• AVAILABLE DATA
◆ ◆ ◆ ◆ ◆ ◆ ◆

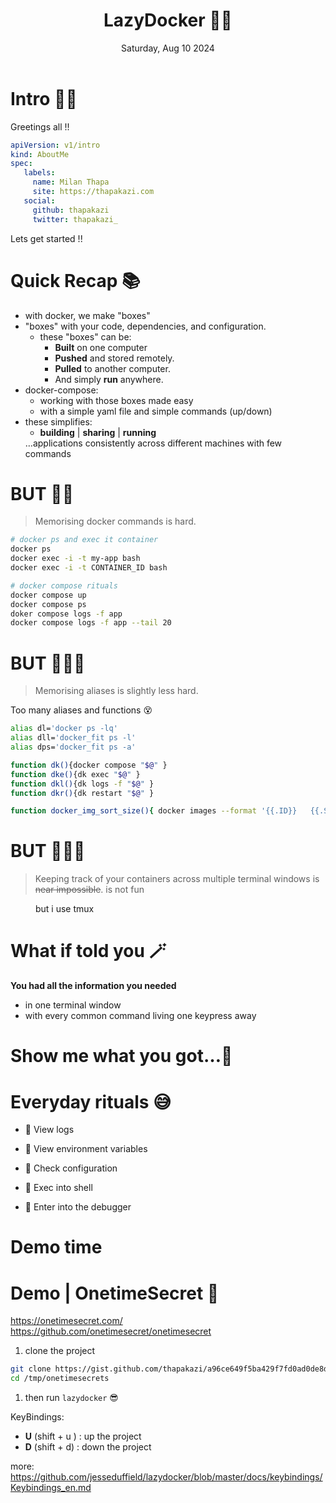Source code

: #+TITLE: LazyDocker 🥱🐳
#+DATE: Saturday, Aug 10 2024
#+STARTUP: overview

* Intro 🙋🏽

    Greetings all !!

    #+begin_src yaml
    apiVersion: v1/intro
    kind: AboutMe
    spec:
       labels:
         name: Milan Thapa
         site: https://thapakazi.com
       social:
         github: thapakazi
         twitter: thapakazi_
    #+end_src

    Lets  get started !!

* Quick Recap 📚

  - with docker, we make "boxes"
  - "boxes" with your code, dependencies, and configuration.
    - these "boxes" can be:
      - *Built* on one computer
      - *Pushed* and stored remotely.
      - *Pulled* to another computer.
      - And simply *run* anywhere.

  - docker-compose:
    - working with those boxes made easy
    - with a simple yaml file and simple commands (up/down)

  - these simplifies:
    + *building*  |  *sharing* | *running*
    ...applications consistently across different machines with few commands


* BUT ✋🏼
    #+BEGIN_QUOTE
  Memorising docker commands is hard.
    #+END_QUOTE

    #+begin_src bash
# docker ps and exec it container
docker ps
docker exec -i -t my-app bash
docker exec -i -t CONTAINER_ID bash

# docker compose rituals
docker compose up
docker compose ps
doker compose logs -f app
docker compose logs -f app --tail 20
    #+end_src

* BUT ✋🏼🤨
    #+BEGIN_QUOTE
    Memorising aliases is slightly less hard.
    #+END_QUOTE

Too many aliases and functions 😵

    #+begin_src bash
alias dl='docker ps -lq'
alias dll='docker_fit ps -l'
alias dps='docker_fit ps -a'

function dk(){docker compose "$@" }
function dke(){dk exec "$@" }
function dkl(){dk logs -f "$@" }
function dkr(){dk restart "$@" }

function docker_img_sort_size(){ docker images --format '{{.ID}}   {{.Size}}   {{.Repository}}:{{.Tag}}' |sort -n -k 2 }
    #+end_src

* BUT ✋🏼🫤
    #+BEGIN_QUOTE
Keeping track of your containers across multiple terminal windows is +near impossible+. is not fun
    #+END_QUOTE

 #+CAPTION: but i use tmux
                            [[../images/but_i_use_tmux.png]]


* What if told you 🪄
#+CAPTION: what if i told you

                            [[../images/what_if_i_told_you.png]]



  *You had all the information you needed*
   - in one terminal window
   - with every common command living one keypress away

* Show me what you got...🥸
#+CAPTION: show me what you got

                            [[../images/show-me-what-you-got-rick-and-morty.gif]]

* Everyday rituals 😅

  -    View logs

  -    View environment variables

  -    Check configuration

  -    Exec into shell

  -    Enter into the debugger


* Demo time
* Demo | OnetimeSecret 🔐

https://onetimesecret.com/
https://github.com/onetimesecret/onetimesecret

1. clone the project
#+begin_src bash
git clone https://gist.github.com/thapakazi/a96ce649f5ba429f7fd0ad0de8d5dac5 /tmp/onetimesecrets
cd /tmp/onetimesecrets
#+end_src

2. then run ~lazydocker~ 😎

KeyBindings:
   - *U* (shift + u )    :   up the project
   - *D* (shift + d)     :   down the project

more: https://github.com/jesseduffield/lazydocker/blob/master/docs/keybindings/Keybindings_en.md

◆ ◆ ◆ ◆ ◆ ◆ ◆

• TASK TO CARRY OUT
Print again the lines of the entries above that fall between the line holding "Memorising docker commands is hard." and the line holding "alias dps='docker_fit ps -a'", inclusive, exactly as they stand.

• EXERCISE RESPONSE
  Memorising docker commands is hard.
    #+END_QUOTE

    #+begin_src bash
# docker ps and exec it container
docker ps
docker exec -i -t my-app bash
docker exec -i -t CONTAINER_ID bash

# docker compose rituals
docker compose up
docker compose ps
doker compose logs -f app
docker compose logs -f app --tail 20
    #+end_src

* BUT ✋🏼🤨
    #+BEGIN_QUOTE
    Memorising aliases is slightly less hard.
    #+END_QUOTE

Too many aliases and functions 😵

    #+begin_src bash
alias dl='docker ps -lq'
alias dll='docker_fit ps -l'
alias dps='docker_fit ps -a'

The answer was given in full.